To mitigate this, it has a “close working relationship with DfE”, monitors performance, tracks and learns “from unexpected issues” and uses “intelligent resource management”.
3. Staff numbers fall again
Staff levels have fallen for the second year running.
Cuts started to be made after the Department for Education approved Sir David Bell’s recommendation to more than halve the number of officials working for the agency.
This led to the ESFA’s headcount shrinking by more than half, from 1,779 in 2021-22 to 829 the following year.

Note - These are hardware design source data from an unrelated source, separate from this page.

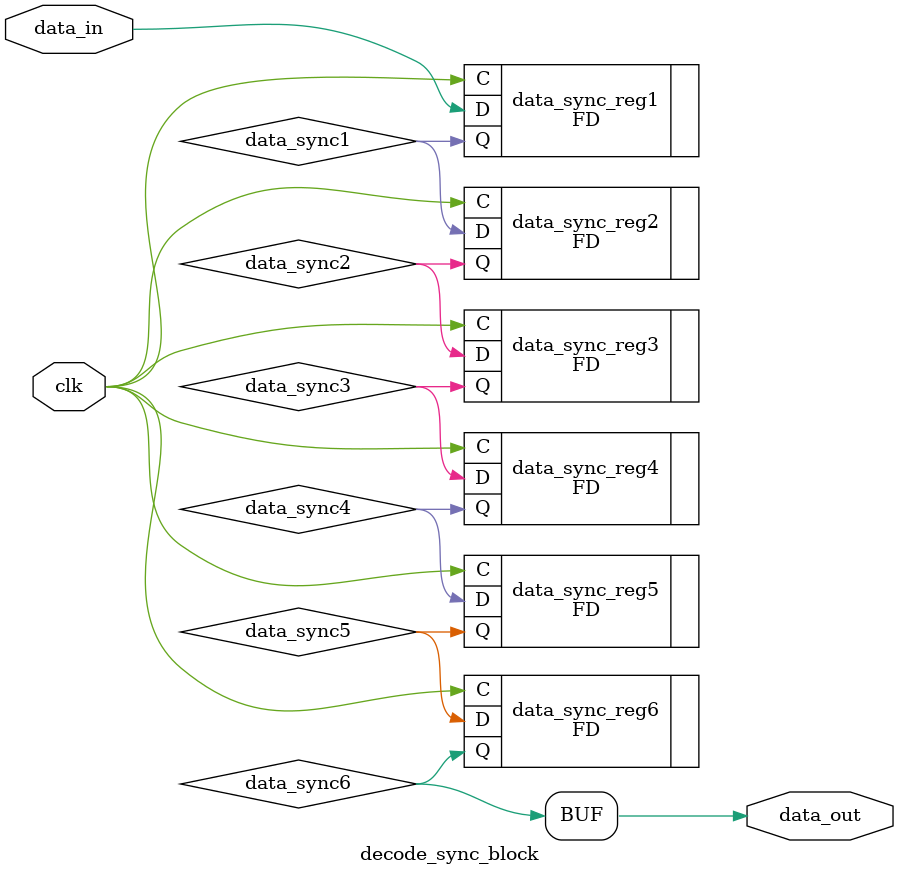
<source format=v>




`timescale 1ps / 1ps

//(* dont_touch = "yes" *)
module decode_sync_block #(
  parameter INITIALISE = 6'b000000
)
(
  input        clk,              // clock to be sync'ed to
  input        data_in,          // Data to be 'synced'
  output       data_out          // synced data
);

  // Internal Signals
  wire data_sync1;
  wire data_sync2;
  wire data_sync3;
  wire data_sync4;
  wire data_sync5;
  wire data_sync6;


  (* shreg_extract = "no", ASYNC_REG = "TRUE" *)
  FD #(
    .INIT (INITIALISE[0])
  ) data_sync_reg1 (
    .C  (clk),
    .D  (data_in),
    .Q  (data_sync1)
  );


  (* shreg_extract = "no", ASYNC_REG = "TRUE" *)
  FD #(
   .INIT (INITIALISE[1])
  ) data_sync_reg2 (
  .C  (clk),
  .D  (data_sync1),
  .Q  (data_sync2)
  );


  (* shreg_extract = "no", ASYNC_REG = "TRUE" *)
  FD #(
   .INIT (INITIALISE[2])
  ) data_sync_reg3 (
  .C  (clk),
  .D  (data_sync2),
  .Q  (data_sync3)
  );

  (* shreg_extract = "no", ASYNC_REG = "TRUE" *)
  FD #(
   .INIT (INITIALISE[3])
  ) data_sync_reg4 (
  .C  (clk),
  .D  (data_sync3),
  .Q  (data_sync4)
  );

  (* shreg_extract = "no", ASYNC_REG = "TRUE" *)
  FD #(
   .INIT (INITIALISE[4])
  ) data_sync_reg5 (
  .C  (clk),
  .D  (data_sync4),
  .Q  (data_sync5)
  );

  (* shreg_extract = "no", ASYNC_REG = "TRUE" *)
  FD #(
   .INIT (INITIALISE[5])
  ) data_sync_reg6 (
  .C  (clk),
  .D  (data_sync5),
  .Q  (data_sync6)
  );
  assign data_out = data_sync6;



endmodule

</source>
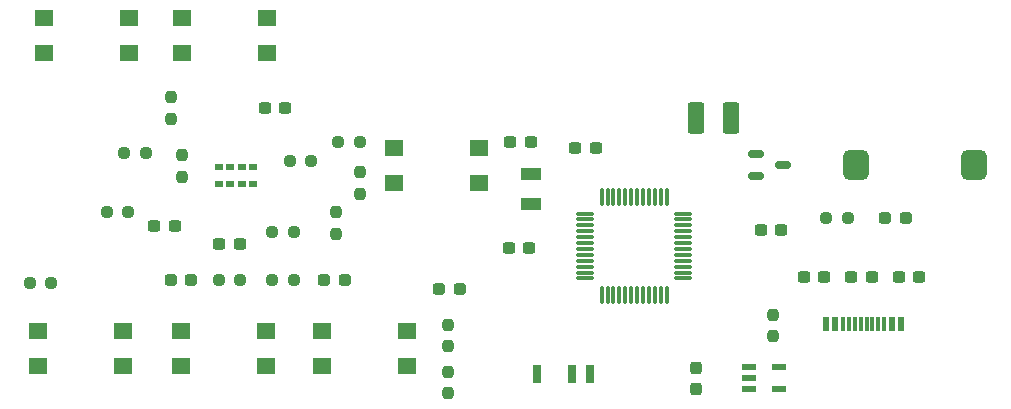
<source format=gtp>
G04 #@! TF.GenerationSoftware,KiCad,Pcbnew,8.0.1*
G04 #@! TF.CreationDate,2024-04-26T15:43:04-05:00*
G04 #@! TF.ProjectId,HCIPCB_ATSAMD21G18_template,48434950-4342-45f4-9154-53414d443231,rev?*
G04 #@! TF.SameCoordinates,Original*
G04 #@! TF.FileFunction,Paste,Top*
G04 #@! TF.FilePolarity,Positive*
%FSLAX46Y46*%
G04 Gerber Fmt 4.6, Leading zero omitted, Abs format (unit mm)*
G04 Created by KiCad (PCBNEW 8.0.1) date 2024-04-26 15:43:04*
%MOMM*%
%LPD*%
G01*
G04 APERTURE LIST*
G04 Aperture macros list*
%AMRoundRect*
0 Rectangle with rounded corners*
0 $1 Rounding radius*
0 $2 $3 $4 $5 $6 $7 $8 $9 X,Y pos of 4 corners*
0 Add a 4 corners polygon primitive as box body*
4,1,4,$2,$3,$4,$5,$6,$7,$8,$9,$2,$3,0*
0 Add four circle primitives for the rounded corners*
1,1,$1+$1,$2,$3*
1,1,$1+$1,$4,$5*
1,1,$1+$1,$6,$7*
1,1,$1+$1,$8,$9*
0 Add four rect primitives between the rounded corners*
20,1,$1+$1,$2,$3,$4,$5,0*
20,1,$1+$1,$4,$5,$6,$7,0*
20,1,$1+$1,$6,$7,$8,$9,0*
20,1,$1+$1,$8,$9,$2,$3,0*%
G04 Aperture macros list end*
%ADD10R,0.700000X1.500000*%
%ADD11RoundRect,0.237500X-0.287500X-0.237500X0.287500X-0.237500X0.287500X0.237500X-0.287500X0.237500X0*%
%ADD12RoundRect,0.237500X-0.300000X-0.237500X0.300000X-0.237500X0.300000X0.237500X-0.300000X0.237500X0*%
%ADD13RoundRect,0.237500X-0.250000X-0.237500X0.250000X-0.237500X0.250000X0.237500X-0.250000X0.237500X0*%
%ADD14RoundRect,0.237500X0.237500X-0.250000X0.237500X0.250000X-0.237500X0.250000X-0.237500X-0.250000X0*%
%ADD15R,0.720000X0.600000*%
%ADD16RoundRect,0.237500X0.250000X0.237500X-0.250000X0.237500X-0.250000X-0.237500X0.250000X-0.237500X0*%
%ADD17RoundRect,0.237500X0.237500X-0.300000X0.237500X0.300000X-0.237500X0.300000X-0.237500X-0.300000X0*%
%ADD18R,1.600000X1.400000*%
%ADD19R,1.200000X0.600000*%
%ADD20RoundRect,0.150000X-0.512500X-0.150000X0.512500X-0.150000X0.512500X0.150000X-0.512500X0.150000X0*%
%ADD21RoundRect,0.237500X-0.237500X0.250000X-0.237500X-0.250000X0.237500X-0.250000X0.237500X0.250000X0*%
%ADD22R,1.800000X1.000000*%
%ADD23RoundRect,0.237500X0.300000X0.237500X-0.300000X0.237500X-0.300000X-0.237500X0.300000X-0.237500X0*%
%ADD24RoundRect,0.250001X-0.462499X-1.074999X0.462499X-1.074999X0.462499X1.074999X-0.462499X1.074999X0*%
%ADD25R,0.600000X1.150000*%
%ADD26R,0.300000X1.150000*%
%ADD27RoundRect,0.075000X-0.662500X-0.075000X0.662500X-0.075000X0.662500X0.075000X-0.662500X0.075000X0*%
%ADD28RoundRect,0.075000X-0.075000X-0.662500X0.075000X-0.662500X0.075000X0.662500X-0.075000X0.662500X0*%
%ADD29RoundRect,0.550000X-0.550000X-0.720000X0.550000X-0.720000X0.550000X0.720000X-0.550000X0.720000X0*%
G04 APERTURE END LIST*
D10*
X135000000Y-109696335D03*
X138000000Y-109696335D03*
X139500000Y-109696335D03*
D11*
X126750000Y-102500000D03*
X128500000Y-102500000D03*
D12*
X138275000Y-90500000D03*
X140000000Y-90500000D03*
D13*
X114087500Y-91675000D03*
X115912500Y-91675000D03*
D12*
X161637500Y-101500000D03*
X163362500Y-101500000D03*
D13*
X100087500Y-91000000D03*
X101912500Y-91000000D03*
D14*
X127500000Y-107325000D03*
X127500000Y-105500000D03*
D15*
X108090000Y-92175000D03*
X109060000Y-92175000D03*
X110030000Y-92175000D03*
X111000000Y-92175000D03*
X111000000Y-93575000D03*
X110030000Y-93575000D03*
X109060000Y-93575000D03*
X108090000Y-93575000D03*
D16*
X93912500Y-102000000D03*
X92087500Y-102000000D03*
D13*
X112587500Y-101675000D03*
X114412500Y-101675000D03*
D14*
X120000000Y-94412500D03*
X120000000Y-92587500D03*
D12*
X112000000Y-87175000D03*
X113725000Y-87175000D03*
D14*
X105000000Y-93000000D03*
X105000000Y-91175000D03*
D16*
X114412500Y-97675000D03*
X112587500Y-97675000D03*
D17*
X148500000Y-110912500D03*
X148500000Y-109187500D03*
D13*
X118175000Y-90000000D03*
X120000000Y-90000000D03*
D12*
X157637500Y-101500000D03*
X159362500Y-101500000D03*
D18*
X93300000Y-79500000D03*
X100500000Y-79500000D03*
X93300000Y-82500000D03*
X100500000Y-82500000D03*
D13*
X98587500Y-96000000D03*
X100412500Y-96000000D03*
D12*
X108137500Y-98675000D03*
X109862500Y-98675000D03*
D19*
X153000000Y-109050000D03*
X153000000Y-110000000D03*
X153000000Y-110950000D03*
X155500000Y-110950000D03*
X155500000Y-109050000D03*
D20*
X153587500Y-91050000D03*
X153587500Y-92950000D03*
X155862500Y-92000000D03*
D21*
X155000000Y-104637500D03*
X155000000Y-106462500D03*
D18*
X122900000Y-90500000D03*
X130100000Y-90500000D03*
X122900000Y-93500000D03*
X130100000Y-93500000D03*
D12*
X165637500Y-101500000D03*
X167362500Y-101500000D03*
D22*
X134500000Y-95250000D03*
X134500000Y-92750000D03*
D23*
X134362500Y-99000000D03*
X132637500Y-99000000D03*
D18*
X92800000Y-106000000D03*
X100000000Y-106000000D03*
X92800000Y-109000000D03*
X100000000Y-109000000D03*
D24*
X148512500Y-88000000D03*
X151487500Y-88000000D03*
D25*
X159480000Y-105407500D03*
X160280000Y-105407500D03*
D26*
X161430000Y-105407500D03*
X162430000Y-105407500D03*
X162930000Y-105407500D03*
X163930000Y-105407500D03*
D25*
X165880000Y-105407500D03*
X165080000Y-105407500D03*
D26*
X164430000Y-105407500D03*
X163430000Y-105407500D03*
X161930000Y-105407500D03*
X160930000Y-105407500D03*
D27*
X139087500Y-96087500D03*
X139087500Y-96587500D03*
X139087500Y-97087500D03*
X139087500Y-97587500D03*
X139087500Y-98087500D03*
X139087500Y-98587500D03*
X139087500Y-99087500D03*
X139087500Y-99587500D03*
X139087500Y-100087500D03*
X139087500Y-100587500D03*
X139087500Y-101087500D03*
X139087500Y-101587500D03*
D28*
X140500000Y-103000000D03*
X141000000Y-103000000D03*
X141500000Y-103000000D03*
X142000000Y-103000000D03*
X142500000Y-103000000D03*
X143000000Y-103000000D03*
X143500000Y-103000000D03*
X144000000Y-103000000D03*
X144500000Y-103000000D03*
X145000000Y-103000000D03*
X145500000Y-103000000D03*
X146000000Y-103000000D03*
D27*
X147412500Y-101587500D03*
X147412500Y-101087500D03*
X147412500Y-100587500D03*
X147412500Y-100087500D03*
X147412500Y-99587500D03*
X147412500Y-99087500D03*
X147412500Y-98587500D03*
X147412500Y-98087500D03*
X147412500Y-97587500D03*
X147412500Y-97087500D03*
X147412500Y-96587500D03*
X147412500Y-96087500D03*
D28*
X146000000Y-94675000D03*
X145500000Y-94675000D03*
X145000000Y-94675000D03*
X144500000Y-94675000D03*
X144000000Y-94675000D03*
X143500000Y-94675000D03*
X143000000Y-94675000D03*
X142500000Y-94675000D03*
X142000000Y-94675000D03*
X141500000Y-94675000D03*
X141000000Y-94675000D03*
X140500000Y-94675000D03*
D11*
X104000000Y-101675000D03*
X105750000Y-101675000D03*
D18*
X104900000Y-106000000D03*
X112100000Y-106000000D03*
X104900000Y-109000000D03*
X112100000Y-109000000D03*
D12*
X154000000Y-97500000D03*
X155725000Y-97500000D03*
D14*
X118000000Y-97825000D03*
X118000000Y-96000000D03*
X127500000Y-111325000D03*
X127500000Y-109500000D03*
X104000000Y-88087500D03*
X104000000Y-86262500D03*
D29*
X172000000Y-92000000D03*
X162000000Y-92000000D03*
D11*
X164487500Y-96500000D03*
X166237500Y-96500000D03*
X117000000Y-101675000D03*
X118750000Y-101675000D03*
D23*
X104362500Y-97175000D03*
X102637500Y-97175000D03*
D18*
X105000000Y-79500000D03*
X112200000Y-79500000D03*
X105000000Y-82500000D03*
X112200000Y-82500000D03*
D13*
X159537500Y-96500000D03*
X161362500Y-96500000D03*
D18*
X116800000Y-106000000D03*
X124000000Y-106000000D03*
X116800000Y-109000000D03*
X124000000Y-109000000D03*
D23*
X134500000Y-90000000D03*
X132775000Y-90000000D03*
D13*
X108087500Y-101675000D03*
X109912500Y-101675000D03*
M02*

</source>
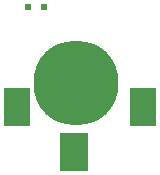
<source format=gbs>
%FSTAX43Y43*%
%MOMM*%
%SFA1B1*%

%IPPOS*%
%ADD22R,2.299995X3.199994*%
%ADD23R,2.399995X3.199994*%
%ADD24R,2.299995X3.199994*%
%ADD37C,6.202988*%
%ADD38R,0.552999X0.502999*%
%ADD39C,7.202986*%
%LNpcb2-1*%
%LPD*%
G54D22*
X0067449Y0075399D03*
G54D23*
X0072199Y0071599D03*
G54D24*
X0078049Y0075399D03*
G54D37*
X0072399Y0077399D03*
G54D38*
X0069674Y0083899D03*
X0068324D03*
G54D39*
X0072399Y0077399D03*
M02*
</source>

The number employed by the agency now stands at 714, down 14 per cent since 2022-23. Total staffing costs have reduced to £46 million.
4. One departing employee got £107k
Accounts show the agency agreed just one exit package across the financial year, compared to 28 in 2022-23.
Papers suggest the payout was worth £107,000.
The DfE has been asked who the money went to and why it signed off on the agreement.
5. Lack of LA accounts for years
The documents noted that a “key assurance risk continues to be in relation to grants paid to local authorities”.
The number of outstanding audited financial statements from councils “has increased” in recent years, with the trend continuing in 2023-24.
More than 60 per cent of authority statements for 2022-23 have not been received, with 47 per cent racking up “at least two years of outstanding audited accounts”.
“We understand that the main reason for the outstanding financial statements continues to be finance team and external auditor capacity issues.
“This has been exacerbated by an ongoing technical accounting issue, unrelated to ESFA funding, and the impact of local government pension scheme valuations on delayed accounts.”
6. £1.5m consultants fees
More than £1.5 million was spent consultants over the year, accounts show. The figure represents a 350 per cent rise on the amount spent in 2022-23 (£345,000).
About £400,000 went towards “legal consultancy costs in relation to [further education] loans” and £1.2 million for school resource management advisers (SRMAs).
SRMA spend stood at £800,000 in 2022-23 and were not recorded as consultancy expenditure at the time.
7. CEO’s pay shoots up
ESFA chief executive David Withey was listed as the body’s highest-paid director, having received between £160,000 and £165,000 in total pay and benefits.
This represented a 15.7 per cent increase on the amount he took home in 2022-23 (£135,000-£140,000).
Meanwhile, employees were given a rise of 4.3 per cent over the same period.
Withey’s remuneration was four times median pay levels across the ESFA, up from 3.5 the year before.
Accounts stated that the movement in his salary was “primarily driven by the current year benefit-in-kind gross-up rather than any significant uplift in salary levels”.
8. Mental health training
The coroner in the inquest into the death of Reading headteacher Ruth Perry warned in December there was a “risk of future deaths if there is only lip service paid to learning from tragedies like this”.
And following the publication of the coroner’s report, ESFA “has reflected on what further steps could build on this approach”, accounts say.
It subsequently “provided training to over 320 frontline staff on how to recognise and respond to signs of mental distress through mental health awareness”.